Buenos Aires - Desde que saiu de sua cidade em direção a Buenos Aires, passando por sua época na casa presidencial ao lado do general Juan Domingo Perón, até se transformar na defensora dos trabalhadores, Evita passou por uma profunda metamorfose em sua imagem pública. Cinquenta anos depois de sua morte, analistas e escritores concordam que o vestuário de Evita foi um elemento decisivo de sua carreira política, de 1946 a 1952.
O vestuário foi mudado da ostentação que pretendia aos 16 anos, recém chegada a Buenos Aires com o objetivo de se tornar atriz, para a austeridade manifestada diante dos trabalhadores quando se tornou líder política.
''A metamorfose desde a Eva Duarte afundada em ouro até a Eva Perón da caridade foi, talvez, a faceta mais estranha de sua estranha carreira'', afirmou a escritora Mary Main em seu livro ''Evita, a mulher do chicote''.
Além da roupa, com o tempo mudou seu cabelo, pois o louro de seu começo em Buenos Aires na realidade era castanho ''era um ouro teatral e simbólico que tinha a função das auréolas e os fundos dourados na pintura religiosa da Idade Média (...) A partir desse momento poliria e afinaria sua personagem, suprimindo um pouco os excessos ornamentais'', destacou Alicia Dujovne Ortiz em seu livro ''Eva Perón''.
''Com a roupa que trabalhava e com os vestidos trazidos da Europa tentava impressionar a alta sociedade, que nunca a aceitou como um dos seus'', afirmou à Leonor Pugá Sabaté, a figurinista do filme argentino ''Eva Perón'', de 1996.
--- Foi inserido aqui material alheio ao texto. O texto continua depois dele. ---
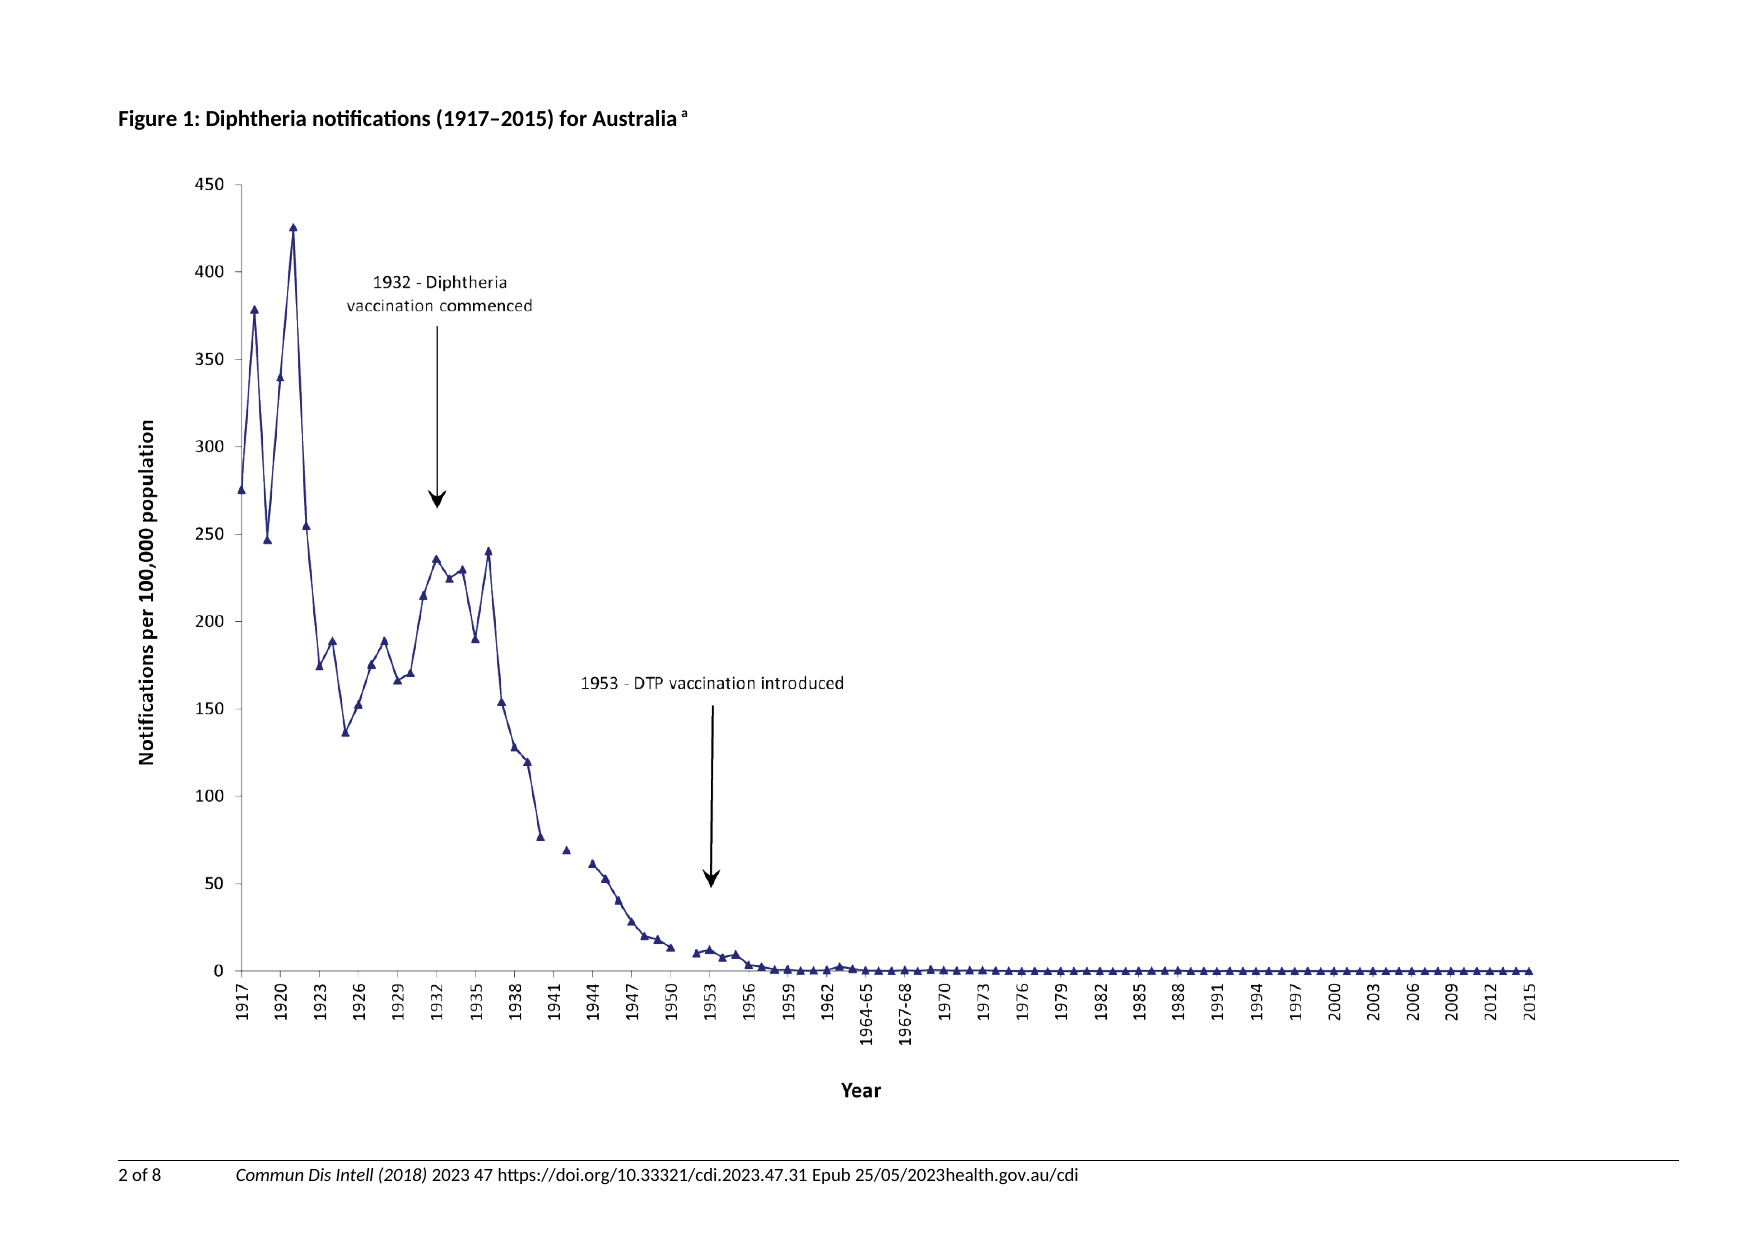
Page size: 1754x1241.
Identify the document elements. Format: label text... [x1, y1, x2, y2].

Porém, a medida que começava a se comprometer mais com os humildes, Evita ia deixando os impressionantes vestidos e jóias (pelo menos nas aparições públicas). ''A Eva Duarte de Perón com suas peles de visom e suas valiosíssimas jóias era trocada pela Evita de cabelo ao vento, cara lavada e olhar esperançoso'', segundo a revista Viva, do jornal Clarín, de 14 de julho.
Evita demonstrou sua preocupação com a imagem inclusive antes de morrer.
O escritor argentino Abel Posse, autor do romance ''A paixão segundo Eva'', lembrou no jornal La Nación que em seus últimos instantes de consciência Evita chamou sua manicure Sara Gatti para que melhorasse seu aspecto.
Gatti comentou: ''A senhora me disse: Olha Sara, é uma ordem. Logo vão entrar todos porque vou morrer e depois vão te chamar para me preparar. Você vai tirar este vermelho que tenho nas unhas e me colocará esse Queen of Diamonds transparente que te fiz comprar. O da Revlon''.